TRIBUNNEWS.COM, JAKARTA - Presiden Joko Widodo selaku pemegang hak prerogatif bisa memperpanjang masa jabatan Kapolri Jenderal Badrodin Haiti yang pensiun 24 Juli 2016 (58 tahun) dan mengesampingkan usulan pergantian calon kapolri dari Dewan Kepangkatan dan Jabatan Tinggi (Wanjakti) Polri, Komisi Kepolisian Nasional (Kompolnas) maupun desakan DPR RI.
Demikian disampaikan oleh Pengamat Kepolisian, Hermawan Sulistyo, dalam diskusi bertajuk "Mencari Sosok Kapolri: Senayan Versus Istana", di Jakarta, Jumat (10/6/2016).
"Buang saja semua (usulan daftar cakon kapolri ke laut. Kenapa? Karena kewenangan Wanjakti hanya usul," kata Sulistyo.
Menurutnya, ada sejumlah dasar yang bisa dijadikan pertimbangan oleh Presiden Jokowi untuk memperpanjang masa jabatan Kapolri.

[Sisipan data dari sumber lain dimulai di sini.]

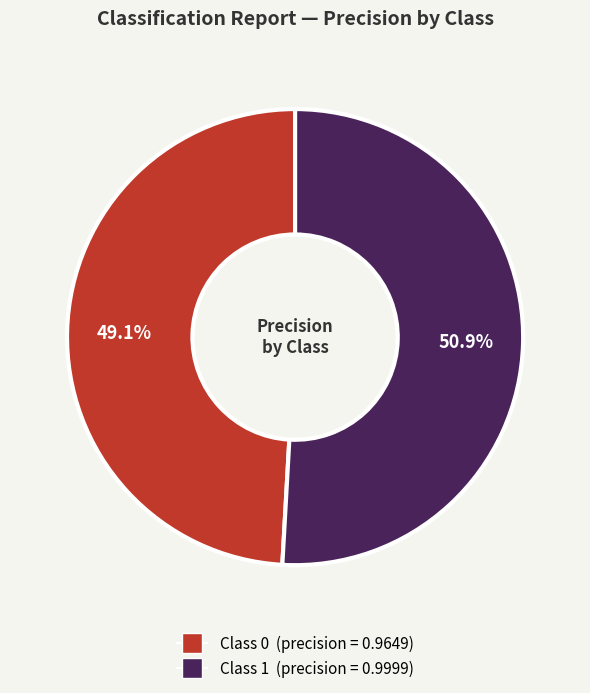

How many slices are in this pie chart?

2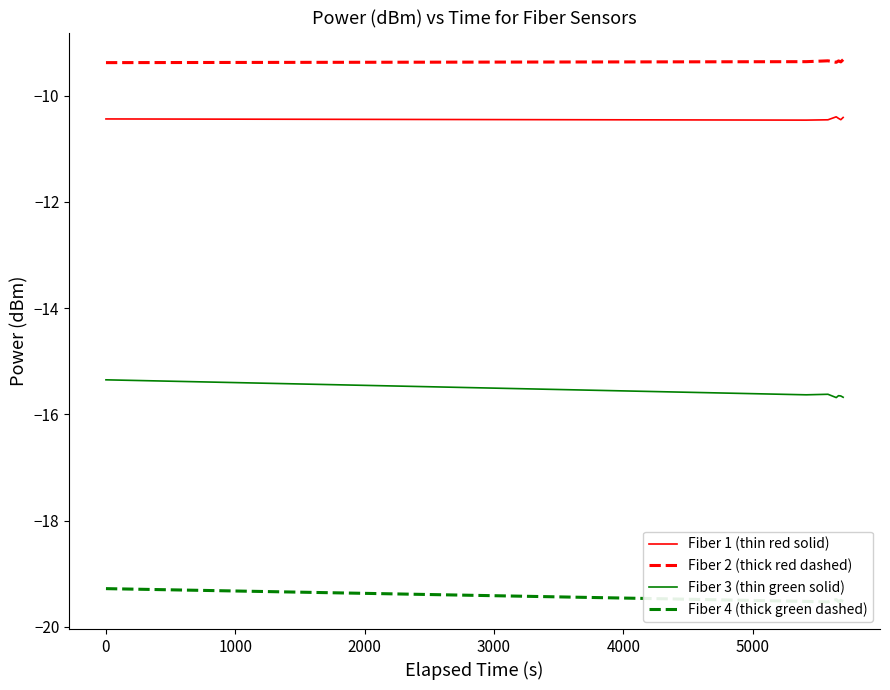

Is it true that Fiber 4 equals -19.5 at 4000?

True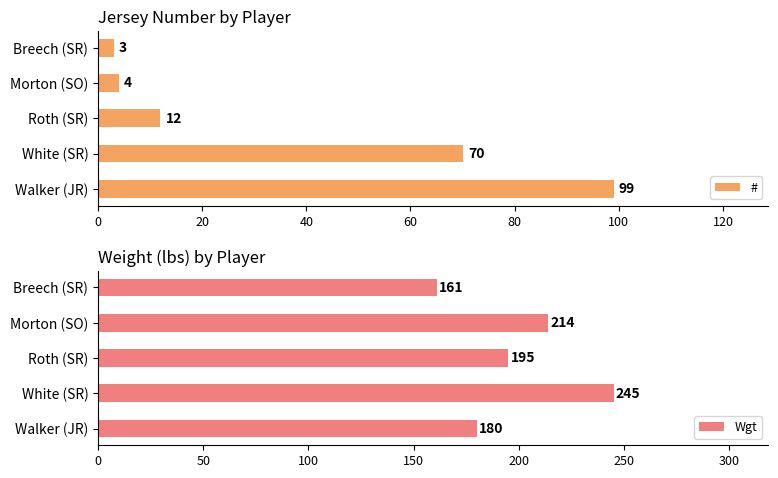

Count the number of categories in the chart.

5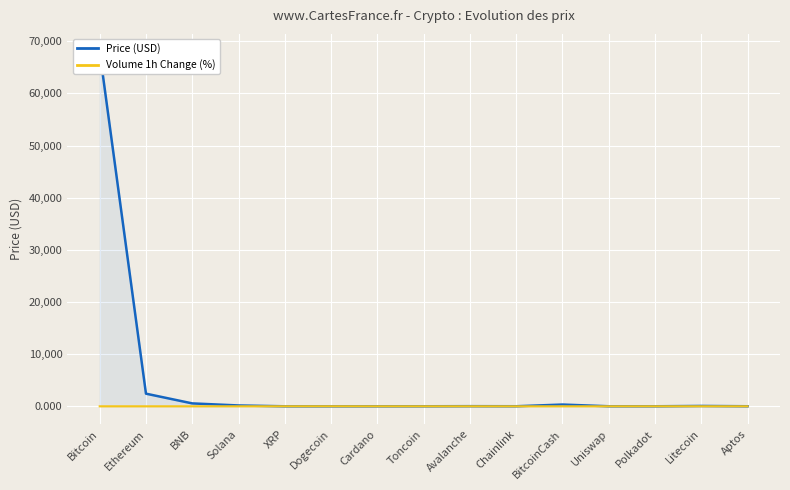

Rank the series by their average value, from lowest to highest.

Volume 1h Change (%), Price (USD)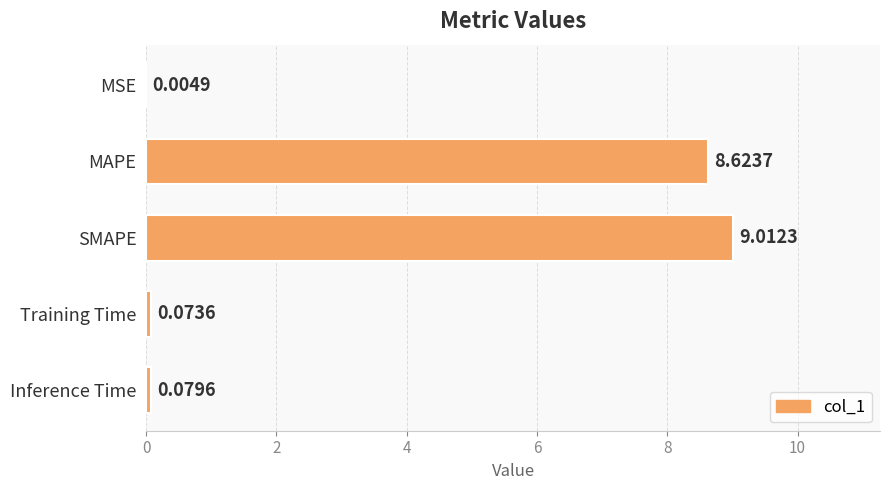

What is the sum of all values?

17.8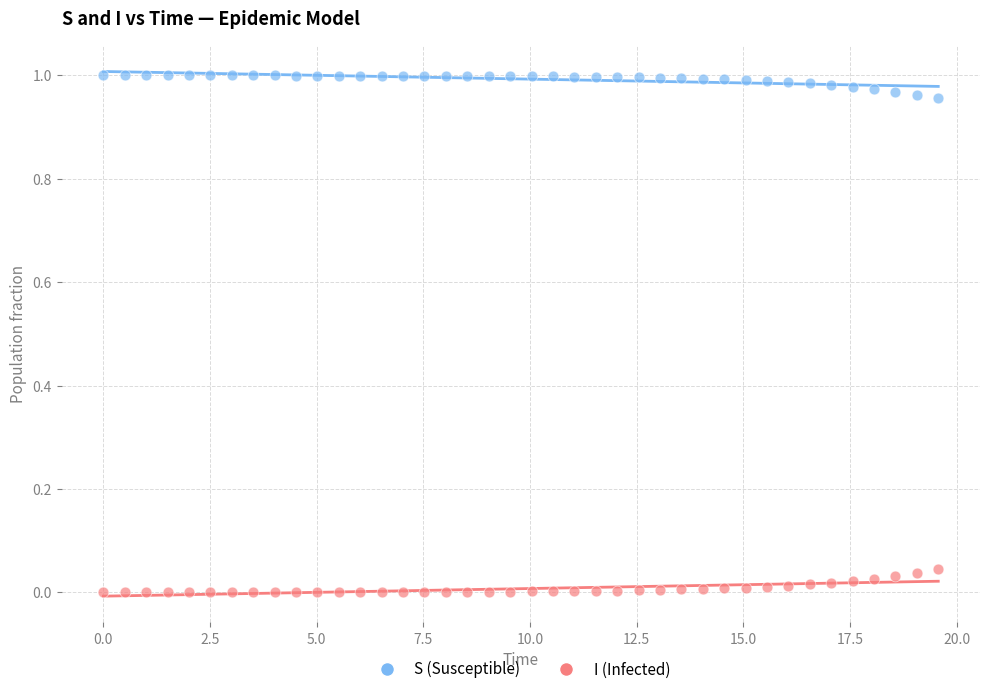

Which series contains the highest Y value?

S (Susceptible)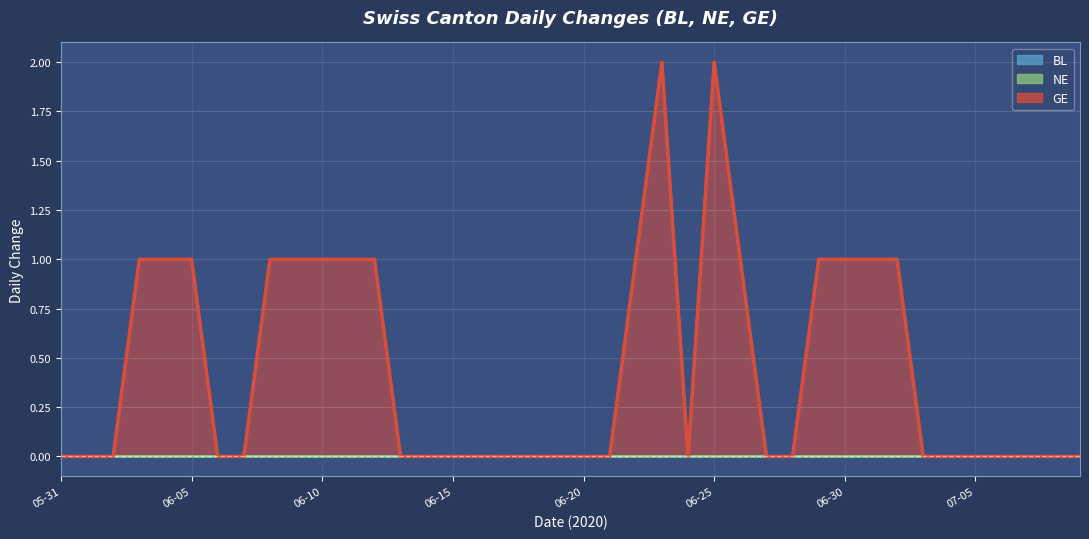

How many values are between 0 and 1?

38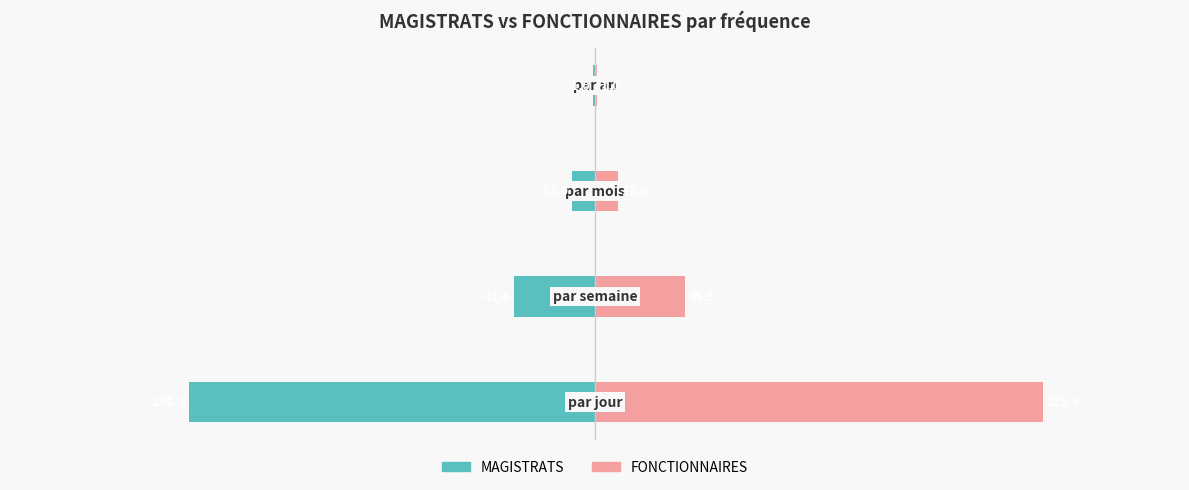

Is the value of FONCTIONNAIRES at −100 greater than the value of MAGISTRATS at 0?

Yes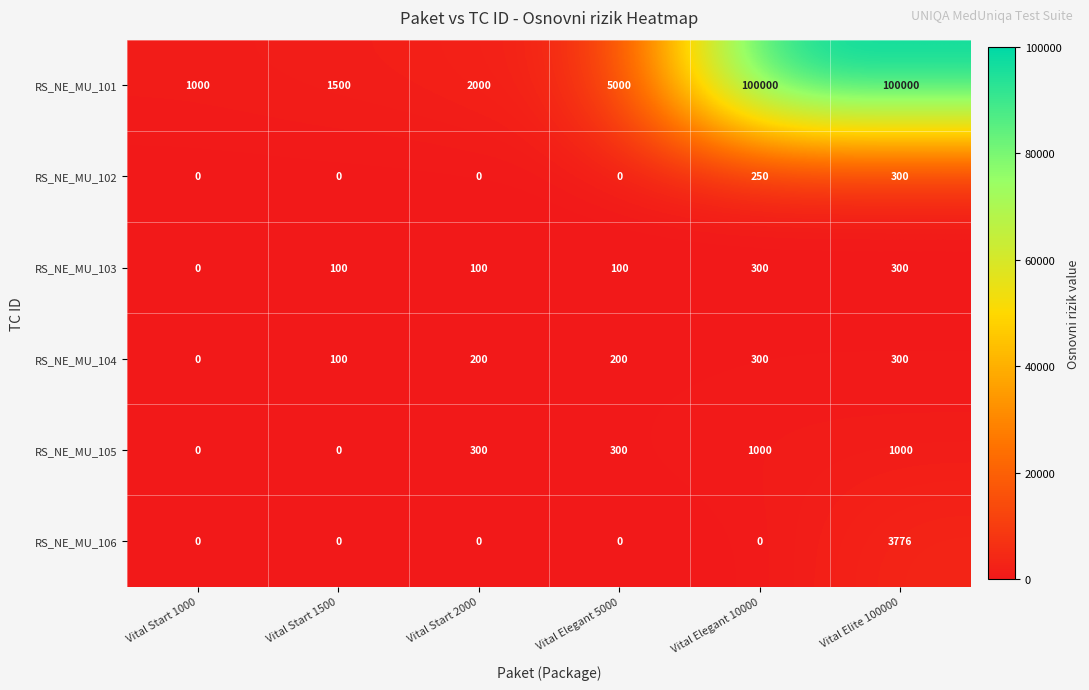

Where is RS_NE_MU_104 nearest to the value 150?

Vital Start 1500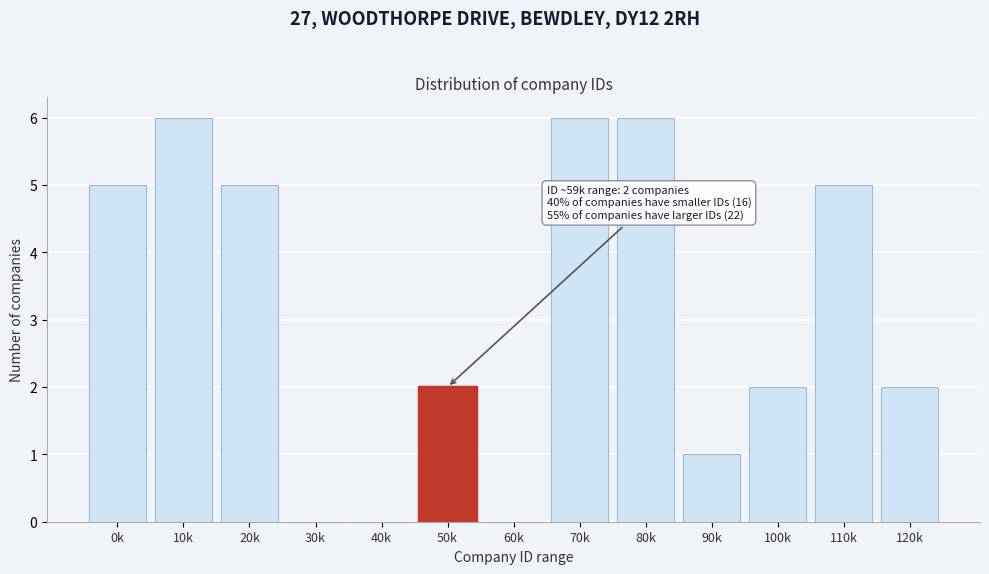

Reading left to right, extract all data points from this chart.

0k=5	10k=6	20k=5	30k=0	40k=0	50k=2	60k=0	70k=6	80k=6	90k=1	100k=2	110k=5	120k=2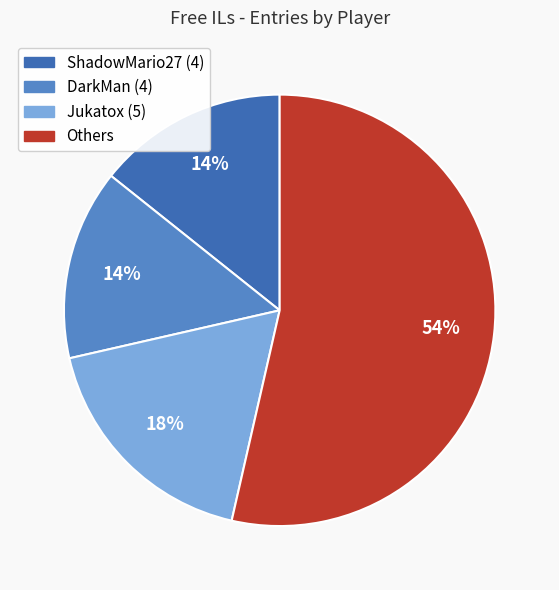

Does any single category account for the majority?

Yes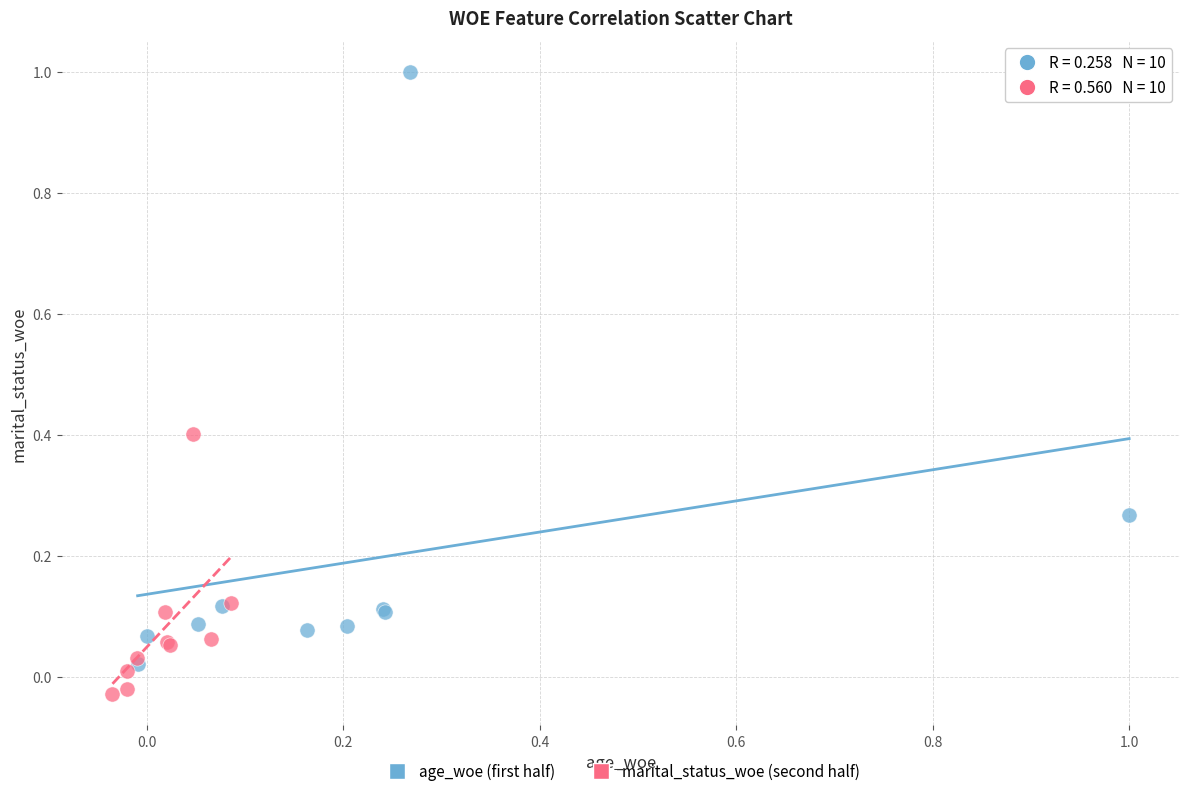

What are all the series names shown in the legend?

age_woe (first half), marital_status_woe (second half)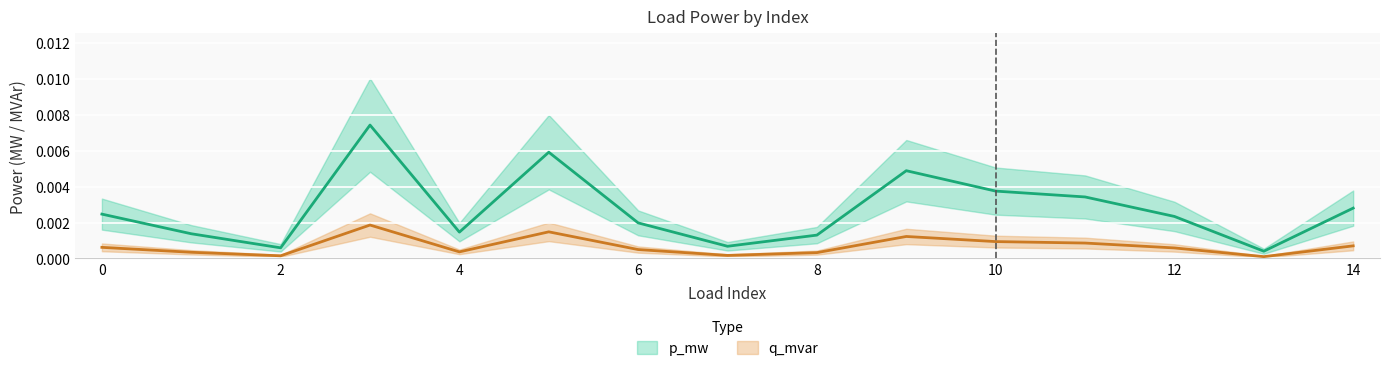

What are all the series names shown in the legend?

p_mw, q_mvar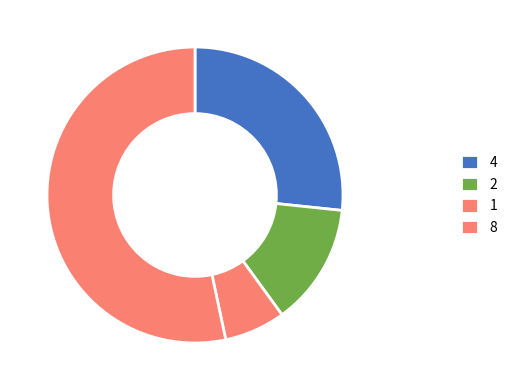

How many segments does this pie chart have?

4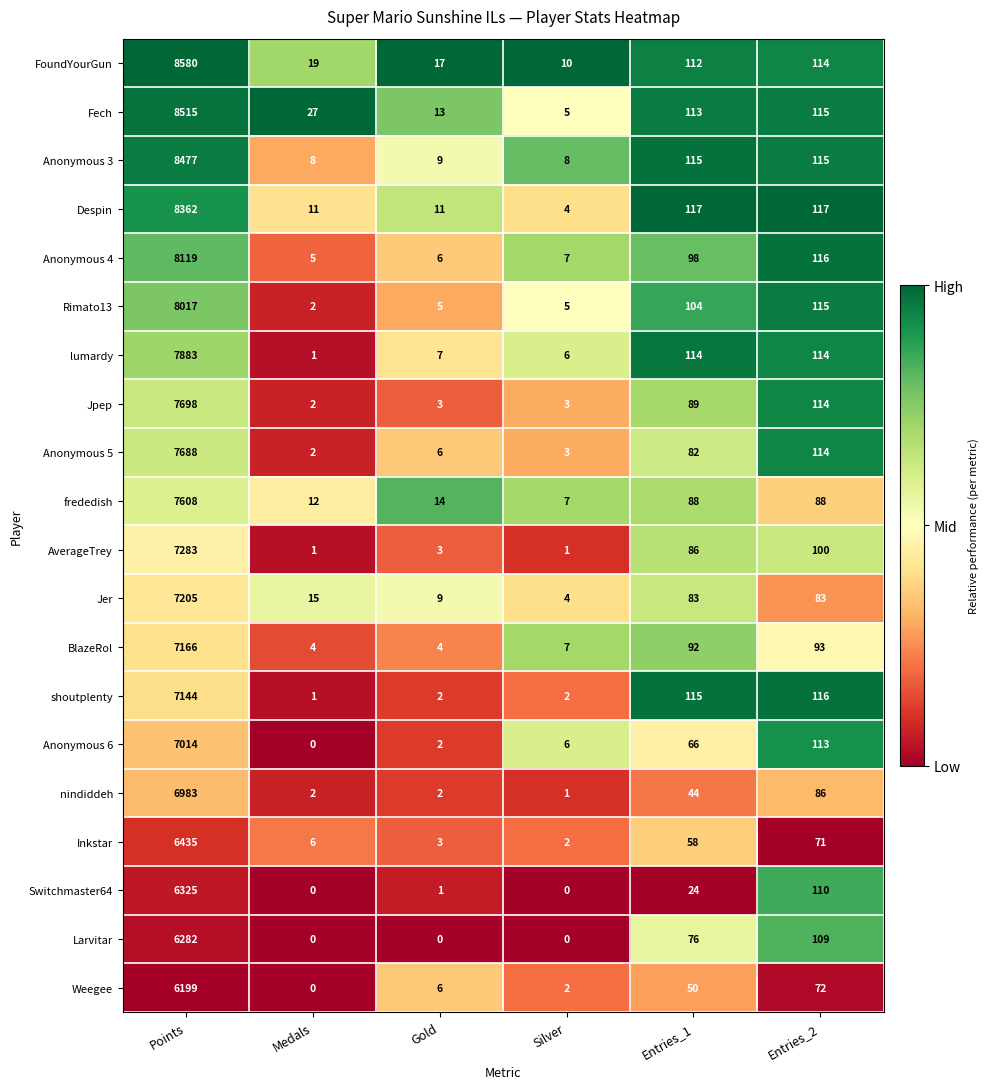

Which series has the widest spread of values?

FoundYourGun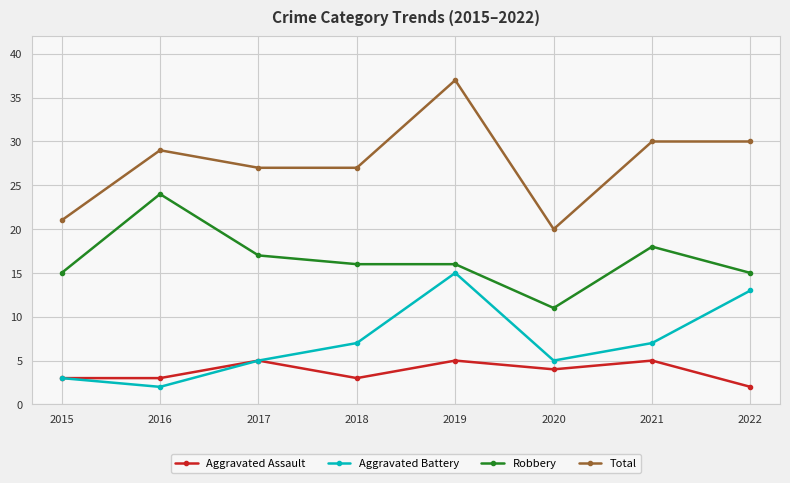

True or false: Aggravated Assault and Robbery cross at least once.

False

Pertama, presiden mempunyai kewenangan sampai ke tingkat dua.
Dan Wanjakti terkait pergantian Kapolri hanya memberikan masukan sebagaimana data SDM Polri. Kompolnas hanya sebatas memberikan mempertimbangan ke presiden terkait pemberhentian dan pengangkatan kapolri.
Sementara, kewenangan DPR terkait pengajuan Kapolri dari Presiden hanya sebatas memberikan persetujuan.
Menurut Hermawan, Presiden Jokowi bisa 'mendiamkan' dan mengesampingkan desakan DPR sebagaimana saat mengajukan nama Badrodin Haiti sebagai calon Kapolri ke DPR tanpa mencabut pengajuan nama Budi Gunawan sebelumnya.
"Buktinya kemarin nggak apa-apa," kata Hermawan yang juga Profesor Riset Bidang Perkembangan Politik Lembaga Ilmu Pengetahuan Indonesia (LIPI).
Menurutnya, Presiden Jokowi selaku pemegang hak prerogatif dalam pergantian kapolri bisa memperpanjang masa jabatan Badrodin Haiti selaku Kapolri hingga 6 bulan atau bahkan satu tahun.
Dalam Pasal 30 Undang-undang Nomor 2 Tahun 2002 tentang Polri mengatur tentang usia pensiun maksimal anggota Polri adalah 58 tahun dan bisa diperpanjang hingga 60 tahun.
Mengacu pasal tersebut, seorang Kapolri aktif bisa diajukan perpanjangan masa dinasnya. "Aturan yang ada, bahwa calon kapolri adalah perwira aktif," ujarnya.